Summary
The Economic Research Council’s fifth annual Clash of the Titans economic forecasting event was held on Wednesday 2nd December, where three economic experts gave their opinions on what will happen to the UK economy in 2016. In this week’s chart, we’ve outlined one element of their forecasts: real average earnings.
What does the chart show?
The chart shows average weekly earnings (in GBP) for the whole economy, excluding bonus pay and arrears, adjusted for inflation so that it is in today’s prices.
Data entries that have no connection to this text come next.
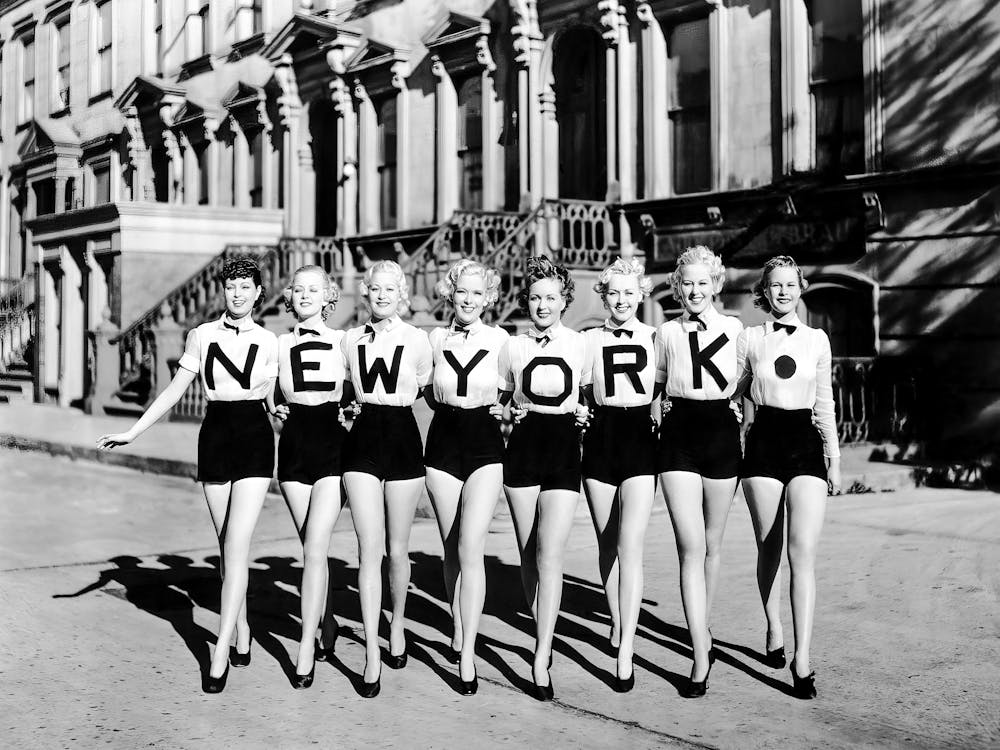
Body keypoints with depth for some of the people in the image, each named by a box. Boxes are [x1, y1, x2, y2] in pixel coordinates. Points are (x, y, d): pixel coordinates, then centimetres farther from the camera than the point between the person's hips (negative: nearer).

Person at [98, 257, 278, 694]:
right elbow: (175, 391, 9)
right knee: (228, 546, 7)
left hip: (254, 439, -2)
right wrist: (132, 432, 6)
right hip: (214, 436, 2)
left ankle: (221, 651, -11)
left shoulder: (268, 342, 4)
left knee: (236, 546, -11)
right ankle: (242, 633, 22)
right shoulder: (202, 335, 5)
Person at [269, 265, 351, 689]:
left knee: (315, 550, -10)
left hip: (333, 445, -3)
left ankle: (306, 649, -9)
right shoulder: (279, 344, 10)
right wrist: (273, 408, 3)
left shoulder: (344, 342, 4)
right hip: (294, 444, 3)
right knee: (313, 548, 10)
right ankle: (327, 623, 29)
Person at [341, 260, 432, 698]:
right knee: (369, 549, -7)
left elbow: (425, 390, 10)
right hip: (363, 439, 1)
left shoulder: (417, 340, -1)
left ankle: (397, 625, 34)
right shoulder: (351, 340, 6)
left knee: (397, 549, 8)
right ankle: (372, 653, -5)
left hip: (403, 437, -1)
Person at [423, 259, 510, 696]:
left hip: (485, 444, -3)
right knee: (452, 549, 11)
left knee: (470, 548, -13)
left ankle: (467, 655, -11)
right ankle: (459, 631, 30)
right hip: (444, 443, 3)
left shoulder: (500, 340, -2)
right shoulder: (435, 339, 5)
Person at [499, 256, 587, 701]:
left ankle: (541, 659, -9)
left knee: (550, 555, -11)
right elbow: (502, 397, 18)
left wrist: (586, 411, -3)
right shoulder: (513, 346, 8)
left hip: (564, 446, -2)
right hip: (523, 444, 2)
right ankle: (544, 634, 27)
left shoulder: (580, 345, 3)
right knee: (528, 555, 8)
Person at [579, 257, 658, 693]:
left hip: (641, 437, -2)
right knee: (607, 543, 13)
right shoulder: (590, 339, 6)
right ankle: (616, 620, 35)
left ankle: (625, 653, -11)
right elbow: (580, 394, 10)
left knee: (630, 547, -11)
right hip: (601, 439, 2)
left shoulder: (656, 338, 4)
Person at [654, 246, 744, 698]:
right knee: (690, 547, -9)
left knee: (712, 545, 12)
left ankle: (702, 628, 35)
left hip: (722, 434, 1)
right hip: (679, 436, 0)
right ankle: (701, 656, -9)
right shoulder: (667, 333, 7)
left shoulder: (735, 329, 5)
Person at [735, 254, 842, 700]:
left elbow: (824, 404, 14)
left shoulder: (817, 340, 9)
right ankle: (774, 629, 30)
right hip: (764, 443, 0)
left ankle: (802, 657, -14)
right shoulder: (749, 340, 5)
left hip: (806, 444, 0)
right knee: (769, 550, 7)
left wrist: (834, 458, 11)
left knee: (803, 551, -12)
The black line shows the real growth (or lack of it) since 2007, while the three coloured lines show the predictions of the three Titans – blue for Dr Sean Holly, green for Rain Newton-Smith, and red for Jonathan Portes.
Why is the chart interesting?
The fall in real earnings between 2009 and 2014 was dramatic and sustained; the period between mid-2014 and mid-2015 has been the first full year of real earnings growth since before the crisis. In real terms, earnings today are back up to around the level that they were in late 2011, helped by rock bottom inflation rates. Our three forecasters have quite different ideas about what will happen next, although they all agree that by this time next year weekly wages will have risen to more than £470 in today’s prices (equivalent to the end of 2010). Jonathan Portes and Dr Sean Holly both think we will see two strong quarters of real earnings growth in Q4 2015 and Q1 2016, driven largely by inflation rates staying very low (and even continuing to dip into negative territory), but then they diverge: Jonathan Portes thinks they will stay pretty flat in the middle of 2016, while Dr Holly thinks they will fall in real terms as inflation starts to pick up. Rain Newton-Smith has the highest expectations for inflation, and so thinks earnings growth wil be slow to begin with in real terms, before catching up very strongly in 2016.